===== Given passage

Microsoft CEO Satya Nadella

AN AMERICA FIRST LIST

Iron sharpens iron, as the saying goes. In certain regions, there are several leadership-heavy organizations clustered together. That starts with New York City, where 15 of the 38 highest-ranked firms are located. Overall, 24 of the 100 highest-ranked are found in New York – and that doesn’t count another six collectively headquartered in nearby New Jersey and Connecticut. California is home to another 17 Top 100 firm in Time (18 if you count 101st-ranked Salesforce). Illinois – namely Chicago – hosts another 10 firms, followed by Massachusetts with 6 firms dotting the Top 100 for Time’s Best Companies for Future Leaders. While everything is bigger in Texas, that saying doesn’t play out for leadership. Just four Texas companies reached the Top 100 – the same number as Michigan, Washington, and the District of Columbia (with the latter also able to draw from four Top 100 firms in Maryland and Virginia).

According to Time, the 2025 Best Companies for Future Leaders ranking is designed to “identify organizations in the U.S. that excel in nurturing highly influential leaders.” Hence, it excludes top firms that are based or primarily do business outside the United States, such as BP and Volkswagen. To compile the ranking, Time partnered with Statista, identifying and analyzing materials from “4,000 of the most influential leaders from various areas of US society” across various industries and fields.

“The CVs of all of the leaders were meticulously compiled, documenting all publicly available information about their educational and professional experiences” Time explains in its methodology. “Research sources included personal websites, CV/resume documents, corporate bios, social media pages, and news media articles. The selection criteria for leaders in the sample focused on their current roles, emphasizing the paths they took to reach these highly influential positions. For this reason, current positions were removed from consideration, meaning that the data focused exclusively on the roles that brought leaders to their current positions.”

==========
===== Stored data

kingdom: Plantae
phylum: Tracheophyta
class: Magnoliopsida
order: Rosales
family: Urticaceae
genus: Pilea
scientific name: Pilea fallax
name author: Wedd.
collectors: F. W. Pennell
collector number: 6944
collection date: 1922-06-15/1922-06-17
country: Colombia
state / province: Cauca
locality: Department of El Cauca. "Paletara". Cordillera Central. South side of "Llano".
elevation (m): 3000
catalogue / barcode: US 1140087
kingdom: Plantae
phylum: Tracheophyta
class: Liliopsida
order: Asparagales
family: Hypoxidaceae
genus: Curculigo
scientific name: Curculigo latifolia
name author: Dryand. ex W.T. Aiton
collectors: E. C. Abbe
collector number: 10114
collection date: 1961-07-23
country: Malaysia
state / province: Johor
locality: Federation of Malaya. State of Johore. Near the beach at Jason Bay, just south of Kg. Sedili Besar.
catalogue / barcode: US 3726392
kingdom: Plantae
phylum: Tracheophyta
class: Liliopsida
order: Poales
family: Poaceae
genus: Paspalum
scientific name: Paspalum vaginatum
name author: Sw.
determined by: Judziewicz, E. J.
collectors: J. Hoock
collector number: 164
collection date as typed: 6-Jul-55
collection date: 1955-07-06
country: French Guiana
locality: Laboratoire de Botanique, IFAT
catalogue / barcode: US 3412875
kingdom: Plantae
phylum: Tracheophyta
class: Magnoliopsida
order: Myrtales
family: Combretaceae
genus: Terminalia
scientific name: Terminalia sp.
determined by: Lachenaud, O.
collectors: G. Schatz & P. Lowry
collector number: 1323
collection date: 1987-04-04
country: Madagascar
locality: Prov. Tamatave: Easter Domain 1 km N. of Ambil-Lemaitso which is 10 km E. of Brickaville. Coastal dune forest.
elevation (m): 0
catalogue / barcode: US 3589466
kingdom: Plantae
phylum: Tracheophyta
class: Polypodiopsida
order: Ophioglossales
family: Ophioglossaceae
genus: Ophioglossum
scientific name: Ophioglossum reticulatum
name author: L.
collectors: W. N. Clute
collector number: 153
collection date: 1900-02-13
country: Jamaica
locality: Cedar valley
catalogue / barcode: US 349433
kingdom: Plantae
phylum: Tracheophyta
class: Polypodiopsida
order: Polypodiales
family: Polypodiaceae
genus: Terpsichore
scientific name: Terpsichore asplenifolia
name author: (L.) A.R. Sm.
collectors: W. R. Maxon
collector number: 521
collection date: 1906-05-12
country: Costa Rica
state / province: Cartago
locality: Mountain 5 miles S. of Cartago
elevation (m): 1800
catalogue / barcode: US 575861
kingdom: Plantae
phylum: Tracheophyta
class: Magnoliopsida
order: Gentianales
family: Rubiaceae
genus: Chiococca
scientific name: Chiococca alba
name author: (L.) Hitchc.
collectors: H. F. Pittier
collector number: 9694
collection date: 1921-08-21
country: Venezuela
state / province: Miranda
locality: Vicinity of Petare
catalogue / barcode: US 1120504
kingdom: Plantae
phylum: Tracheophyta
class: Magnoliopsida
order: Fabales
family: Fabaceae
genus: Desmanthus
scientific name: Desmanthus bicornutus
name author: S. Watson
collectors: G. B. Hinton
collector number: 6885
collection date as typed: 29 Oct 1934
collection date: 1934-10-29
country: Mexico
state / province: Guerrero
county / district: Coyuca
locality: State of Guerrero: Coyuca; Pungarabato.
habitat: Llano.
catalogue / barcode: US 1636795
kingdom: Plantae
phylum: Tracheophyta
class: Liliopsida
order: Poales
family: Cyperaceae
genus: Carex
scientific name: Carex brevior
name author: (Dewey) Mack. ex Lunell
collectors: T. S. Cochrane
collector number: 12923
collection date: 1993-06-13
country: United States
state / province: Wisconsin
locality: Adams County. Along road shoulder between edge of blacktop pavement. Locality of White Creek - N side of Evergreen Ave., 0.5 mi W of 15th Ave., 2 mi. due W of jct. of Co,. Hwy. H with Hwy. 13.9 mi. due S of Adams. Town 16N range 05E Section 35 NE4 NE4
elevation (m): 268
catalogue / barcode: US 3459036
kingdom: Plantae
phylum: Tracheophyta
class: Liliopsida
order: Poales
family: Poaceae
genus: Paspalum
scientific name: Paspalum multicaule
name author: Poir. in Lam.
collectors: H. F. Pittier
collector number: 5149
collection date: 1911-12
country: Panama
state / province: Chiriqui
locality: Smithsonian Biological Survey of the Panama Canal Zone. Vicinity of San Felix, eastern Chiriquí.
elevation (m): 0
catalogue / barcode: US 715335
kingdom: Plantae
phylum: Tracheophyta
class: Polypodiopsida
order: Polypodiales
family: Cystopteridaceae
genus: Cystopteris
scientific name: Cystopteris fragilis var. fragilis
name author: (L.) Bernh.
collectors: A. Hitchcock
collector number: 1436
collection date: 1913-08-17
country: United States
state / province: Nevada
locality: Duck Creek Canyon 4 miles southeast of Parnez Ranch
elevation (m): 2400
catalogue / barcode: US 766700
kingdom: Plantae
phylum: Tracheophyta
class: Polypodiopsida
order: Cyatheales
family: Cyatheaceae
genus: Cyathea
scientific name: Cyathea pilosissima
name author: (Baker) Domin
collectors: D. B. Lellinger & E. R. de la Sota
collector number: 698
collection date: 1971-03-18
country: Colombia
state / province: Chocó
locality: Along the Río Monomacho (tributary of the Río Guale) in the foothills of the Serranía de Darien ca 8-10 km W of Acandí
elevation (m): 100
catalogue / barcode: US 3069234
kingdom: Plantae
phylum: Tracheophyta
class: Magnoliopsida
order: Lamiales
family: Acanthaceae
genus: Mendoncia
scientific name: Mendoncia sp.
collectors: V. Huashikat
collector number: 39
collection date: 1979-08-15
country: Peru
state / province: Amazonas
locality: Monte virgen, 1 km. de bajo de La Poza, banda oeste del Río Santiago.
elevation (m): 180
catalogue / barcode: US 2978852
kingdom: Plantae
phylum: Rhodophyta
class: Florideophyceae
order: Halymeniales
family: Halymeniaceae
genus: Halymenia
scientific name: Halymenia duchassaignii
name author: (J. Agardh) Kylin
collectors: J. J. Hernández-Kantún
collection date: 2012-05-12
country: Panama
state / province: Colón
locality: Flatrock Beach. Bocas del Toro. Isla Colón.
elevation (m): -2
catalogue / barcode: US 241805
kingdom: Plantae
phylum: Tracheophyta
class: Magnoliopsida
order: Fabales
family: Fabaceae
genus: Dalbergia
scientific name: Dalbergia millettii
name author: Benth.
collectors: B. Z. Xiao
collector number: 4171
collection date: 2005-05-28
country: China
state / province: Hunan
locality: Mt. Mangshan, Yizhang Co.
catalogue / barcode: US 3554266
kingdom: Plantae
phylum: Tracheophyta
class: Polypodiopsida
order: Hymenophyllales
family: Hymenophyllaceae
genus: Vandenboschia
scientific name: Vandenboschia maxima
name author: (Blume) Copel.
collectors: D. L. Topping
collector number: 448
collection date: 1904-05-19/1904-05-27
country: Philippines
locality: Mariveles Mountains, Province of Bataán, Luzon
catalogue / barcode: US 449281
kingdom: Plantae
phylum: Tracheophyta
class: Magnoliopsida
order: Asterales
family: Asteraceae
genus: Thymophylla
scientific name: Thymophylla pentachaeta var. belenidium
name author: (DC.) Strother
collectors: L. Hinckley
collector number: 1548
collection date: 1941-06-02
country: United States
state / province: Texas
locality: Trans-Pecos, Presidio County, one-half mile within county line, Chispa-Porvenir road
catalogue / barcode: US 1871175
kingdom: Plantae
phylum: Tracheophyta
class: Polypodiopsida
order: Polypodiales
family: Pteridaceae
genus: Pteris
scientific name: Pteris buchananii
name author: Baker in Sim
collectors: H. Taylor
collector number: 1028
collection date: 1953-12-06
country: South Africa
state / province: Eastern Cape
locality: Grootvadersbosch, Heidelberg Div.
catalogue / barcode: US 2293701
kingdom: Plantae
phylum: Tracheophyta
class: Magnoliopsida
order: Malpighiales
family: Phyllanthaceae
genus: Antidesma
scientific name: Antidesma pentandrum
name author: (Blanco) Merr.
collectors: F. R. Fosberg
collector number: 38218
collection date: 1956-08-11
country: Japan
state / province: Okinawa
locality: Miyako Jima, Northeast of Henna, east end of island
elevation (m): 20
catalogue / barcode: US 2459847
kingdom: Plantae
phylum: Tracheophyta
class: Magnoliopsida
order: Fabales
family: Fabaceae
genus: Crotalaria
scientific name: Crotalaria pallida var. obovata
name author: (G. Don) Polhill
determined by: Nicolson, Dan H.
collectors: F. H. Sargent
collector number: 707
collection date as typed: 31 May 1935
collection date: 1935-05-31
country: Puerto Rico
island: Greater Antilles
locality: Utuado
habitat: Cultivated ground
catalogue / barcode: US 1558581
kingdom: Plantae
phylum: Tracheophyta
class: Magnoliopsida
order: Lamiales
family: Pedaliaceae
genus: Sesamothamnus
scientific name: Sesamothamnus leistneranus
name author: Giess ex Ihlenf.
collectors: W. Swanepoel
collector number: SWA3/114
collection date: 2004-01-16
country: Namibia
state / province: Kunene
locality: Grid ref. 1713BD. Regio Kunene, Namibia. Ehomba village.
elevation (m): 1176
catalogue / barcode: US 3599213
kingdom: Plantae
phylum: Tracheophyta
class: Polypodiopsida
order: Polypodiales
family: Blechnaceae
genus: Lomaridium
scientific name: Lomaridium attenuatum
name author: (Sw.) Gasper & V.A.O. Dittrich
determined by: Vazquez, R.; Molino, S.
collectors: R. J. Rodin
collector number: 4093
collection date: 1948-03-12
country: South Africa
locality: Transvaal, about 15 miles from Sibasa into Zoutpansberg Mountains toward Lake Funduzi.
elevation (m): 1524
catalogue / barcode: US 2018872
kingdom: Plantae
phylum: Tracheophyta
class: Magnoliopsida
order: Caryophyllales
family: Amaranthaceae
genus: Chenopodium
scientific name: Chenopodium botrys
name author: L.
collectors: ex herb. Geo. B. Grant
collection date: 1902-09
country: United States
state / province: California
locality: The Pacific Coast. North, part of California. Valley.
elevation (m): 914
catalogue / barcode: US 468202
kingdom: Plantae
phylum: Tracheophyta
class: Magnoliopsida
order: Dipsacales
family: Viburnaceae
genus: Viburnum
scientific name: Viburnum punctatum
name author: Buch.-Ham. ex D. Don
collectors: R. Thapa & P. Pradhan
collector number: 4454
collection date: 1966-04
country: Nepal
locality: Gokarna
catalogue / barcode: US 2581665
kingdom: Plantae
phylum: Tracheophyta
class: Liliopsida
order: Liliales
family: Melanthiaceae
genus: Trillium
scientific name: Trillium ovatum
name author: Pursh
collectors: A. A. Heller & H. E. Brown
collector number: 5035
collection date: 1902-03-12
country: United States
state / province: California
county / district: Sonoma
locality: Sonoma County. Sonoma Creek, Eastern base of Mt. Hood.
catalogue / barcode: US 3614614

==========

→ **Problems to solve**:
(a) In the passage on Time's leadership ranking, rename "Statista" to "Gallup" and reproduce the text between "According to Time, the" and "industries and fields.", inclusive.
(b) According to the passage on Time's leadership ranking, how many of the 100 highest-ranked firms are located in New York?

→ **Written responses**:
(a)
According to Time, the 2025 Best Companies for Future Leaders ranking is designed to “identify organizations in the U.S. that excel in nurturing highly influential leaders.” Hence, it excludes top firms that are based or primarily do business outside the United States, such as BP and Volkswagen. To compile the ranking, Time partnered with Gallup, identifying and analyzing materials from “4,000 of the most influential leaders from various areas of US society” across various industries and fields.

(b) 24